Benefits & Results of a Frenectomy
Our team will typically recommend a frenectomy when it is determined that a child’s lip or tongue-tie is affecting their health, whether this means it is preventing them from feeding, causing speech issues, or affecting their oral development. In addition to talking to parents, teens, and adults directly, our team also works closely with a network of pediatricians and lactation consultants when deciding the necessity of treatment.
LightScalpel Laser Frenectomy
For all of our frenectomies, the Chicago Tongue-Tie Center only uses the most advanced laser available today, the LightScalpel. Even compared to other lasers, it can complete the procedure while keeping a patient much more comfortable and greatly minimize any bleeding or swelling. It is essentially the “Maserati” of dental lasers, and we invested in this technology because we believe our patients deserve the best care possible.
Laser Frenectomy Aftercare
Once a frenectomy has been performed, it’s very important for a patient to follow a prescribed aftercare routine in order to guarantee a smooth recovery. We will give the patient or their parents a list of stretches to perform to make sure the lip or tongue-tie doesn’t come back. These will also help the patient relearn how to use their lips/tongue now that they have more freedom.
Even if you understand the benefits and positive outcomes a frenectomy procedure can offer your child, you may still have questions about it. You should never hesitate to ask us if you are unsure about any part of the frenectomy process. For your convenience, we’ve addressed some concerns in the responses below in hopes that it will bring you peace of mind and help you take the next step and schedule a consultation with us.
Will My Baby Need a Local Anesthetic?
In most cases, we are able to perform the frenectomy without having to administer any kind of
anesthesia, including a local anesthetic. If we find that it may be necessary, we will give it to your child
to reduce their discomfort during the short procedure.
When Should We See Improvement in Nursing and Other Oral Functions?
Your baby’s recovery should be quick. Sometimes, there is immediate improvement with breastfeeding. Most times, it takes a few tries or even a few days before you will notice improvements in breastfeeding. You may need to work with your lactation consultant or a pediatric therapist to help your child learn the proper nursing technique after the frenectomy procedure. If your child is older and talking, you will want to work with a speech therapist to help them learn how to form sounds with their newly untied tongue.

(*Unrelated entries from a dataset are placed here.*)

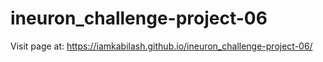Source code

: # ineuron_challenge-project-06

Visit page at: https://iamkabilash.github.io/ineuron_challenge-project-06/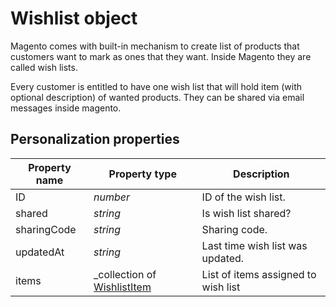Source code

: # Wishlist object

Magento comes with built-in mechanism to create list of products that customers
want to mark as ones that they want. Inside Magento they are called wish lists.

Every customer is entitled to have one wish list that will hold item 
(with optional description) of wanted products. They can be shared via email 
messages inside magento.

## Personalization properties

| Property name   | Property type                                                                                        | Description                                               |
|-----------------|------------------------------------------------------------------------------------------------------|-----------------------------------------------------------|
| ID              | _number_                                                                                             | ID of the wish list.                                      |
| shared          | _string_                                                                                             | Is wish list shared?                                      |
| sharingCode     | _string_                                                                                             | Sharing code.                                             |
| updatedAt       | _string_                                                                                             | Last time wish list was updated.                          |
| items           | _collection of [WishlistItem](../../magento-integration/object/wishlist-item)		                         | List of items assigned to wish list                       |
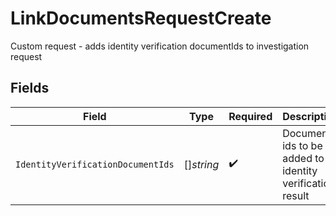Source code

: # LinkDocumentsRequestCreate

Custom request - adds identity verification documentIds to investigation request


## Fields

| Field                                                    | Type                                                     | Required                                                 | Description                                              | Example                                                  |
| -------------------------------------------------------- | -------------------------------------------------------- | -------------------------------------------------------- | -------------------------------------------------------- | -------------------------------------------------------- |
| `IdentityVerificationDocumentIds`                        | []*string*                                               | :heavy_check_mark:                                       | Document ids to be added to identity verification result | 0f01ae1f-d24c-4171-8f3f-c0b820bf3044                     |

Is a Frenectomy Covered by Insurance?
Depending on your policy and benefits, a frenectomy procedure is likely covered either by your dental or medical plan. You may have a co-pay or certain amount that you’re responsible for, but you may not have to pay the entire cost out-of-pocket. Regardless of your situation, our team is ready to work with you to find a financial solution that meets your needs and fits your budget.
What Kinds of Exercises or Stretches Will We Need to Do After the Frenectomy?
We ask parents to do oral stretches on their baby every time they feed their baby after they’ve had a frenectomy to prevent the tissue from reattaching. These only take a minute or two to complete. We will give you these instructions before you leave and will demonstrate them as well.
Is My Baby Too Young to Have a Frenectomy?
An infant can undergo a frenectomy at as young as a few days old. When we meet with you and your baby for a consultation, we can talk about timing the procedure with their safety as our first priority.